Finding strategy patterns in packet captures

Packet capturing tools like Wireshark collects network traffic. The captures are large files, too large to be examined at the packet level. Here we show how you can use strategy patterns to analyze these files.

We will use an example from the National CyberWatch Mid-Atlantic Collegiate Cyber Defense Competition, specifically this file (194M). The data is from competitions where one team tries to defend an organization's network from attacks by another team.

Even though the data file consists of millions of packets, we can organize the data into "flows". These are related packets that capture one conversation between two computers. We will use the term Source to indicate the computer that initiates the conversation, the one receiving the initial call is the Destination. The packet capture file can be analyzed using libpcap or the related Java package jNetPcap..But this file captures less than one hour of traffic, but contains nearly a million flows. Thus it is impossible to analyze the data by looking only at the flows.

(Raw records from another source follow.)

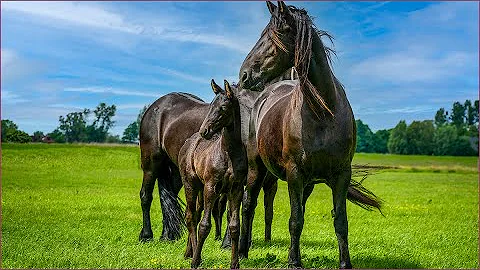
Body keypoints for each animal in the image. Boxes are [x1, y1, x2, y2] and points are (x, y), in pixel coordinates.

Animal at [237, 1, 382, 268]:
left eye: (277, 34)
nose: (244, 75)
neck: (323, 110)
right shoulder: (295, 173)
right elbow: (295, 220)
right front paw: (295, 262)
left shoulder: (341, 174)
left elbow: (339, 221)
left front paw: (345, 263)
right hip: (256, 168)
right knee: (248, 204)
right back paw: (242, 251)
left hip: (309, 183)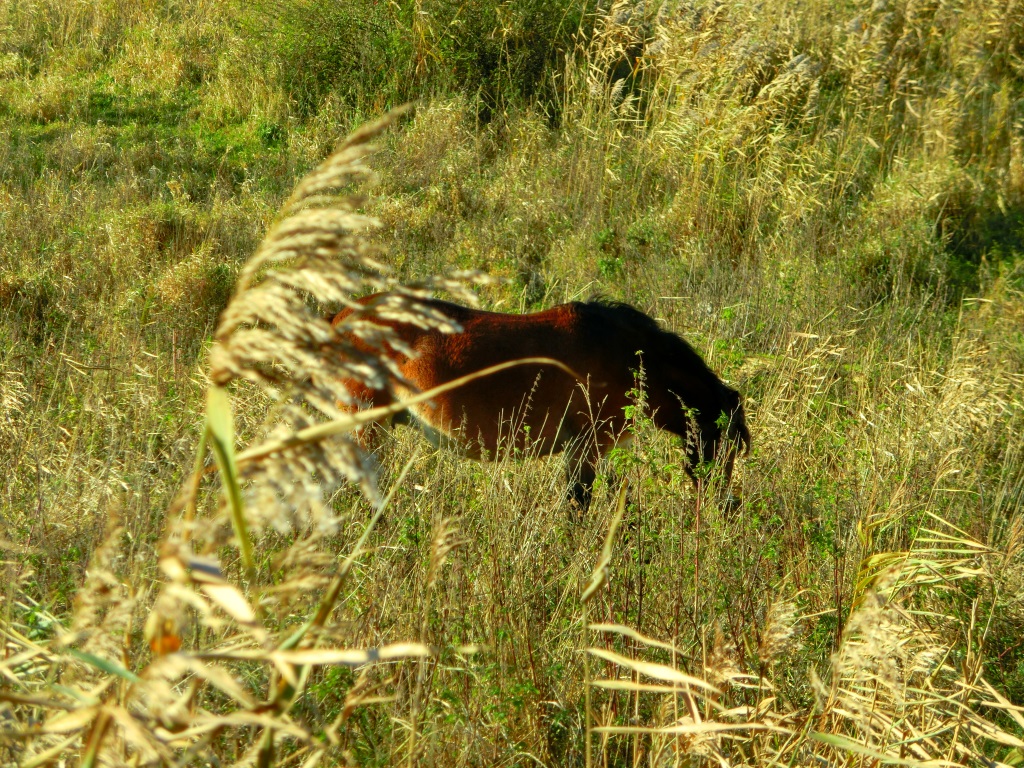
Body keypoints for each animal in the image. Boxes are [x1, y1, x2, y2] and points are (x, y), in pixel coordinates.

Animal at [331, 295, 750, 510]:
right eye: (726, 446)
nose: (728, 506)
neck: (627, 353)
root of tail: (342, 317)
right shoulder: (586, 447)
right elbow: (577, 505)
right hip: (363, 429)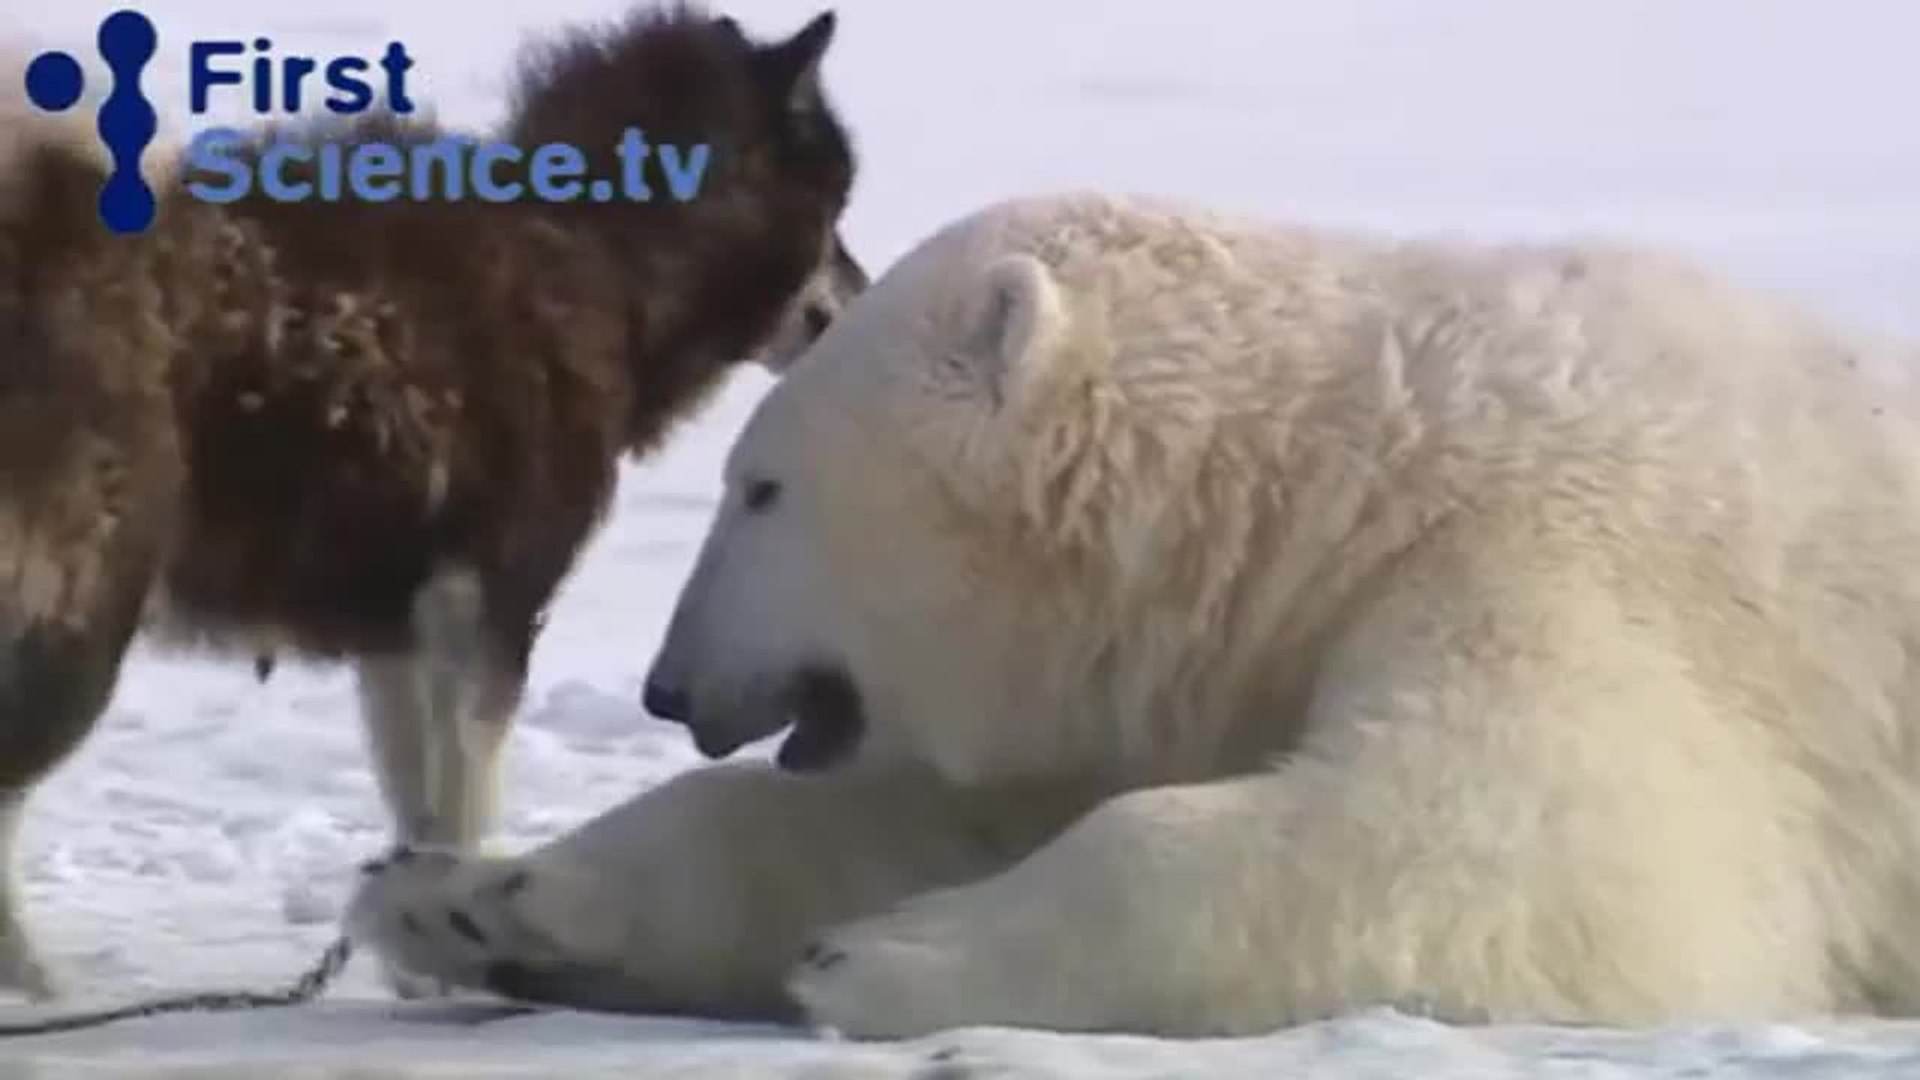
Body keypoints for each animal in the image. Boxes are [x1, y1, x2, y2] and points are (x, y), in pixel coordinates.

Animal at [346, 190, 1920, 1039]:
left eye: (763, 486)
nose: (671, 687)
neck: (1353, 463)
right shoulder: (1182, 660)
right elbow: (927, 816)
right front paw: (463, 897)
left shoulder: (1579, 567)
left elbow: (1522, 845)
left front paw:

Even though there is a lot of data here, there are only a few sources. In this case there are only 62 sources. Let us consider the sources to be potential troublemakers. Each source may connect to a number of destinations (there are over 700 destinations in this data.) When connecting to a destination, the source has to connect through a specific IP port. For example, usual HTTP connections are made to port 80 and HTTPS connections are made to port 443.

The following two pictures show two different behaviors of sources. The first one is a "bad" source, which is trying to get into some destination by trying a lot of different ports. This is like a real life burglar testing each window of a house to see if any of them have been left open.

Example 1

This shows part of the strategy for the first source, called Src8. This source tries a lot of destinations, and a lot of ports that it tries to connect with on many destinations. If we draw this behavior as a tree, we see a deep and wide tree that shows somebody trying to find some way to get into some computer within a pool of destination computers.

By contrast, when somebody wants to visit a house, they come in through one of the few doors, and does not go around the house looking for some unlocked window.

Example 2

The second picture shows the other source, Src9. This one connects to several destinations, but on each destination it connects only to one or two ports. The strategy of a normal visitor is to simply transact some expected operations.

Our analysis reads the large capture file containing about a million flows. From this it identifies a few sources that are "bad actors" that are trying to get into computers in a local area network by trying various ports. The first picture is related to an attacker's strategy. The second picture shows the strategy of a normal visitor. The two are quite distinct.

In this case, the entire flow is largely made up of the attacker's operations, with a few normal visitors in between. These strategies explain "what is going on" in the whole capture file.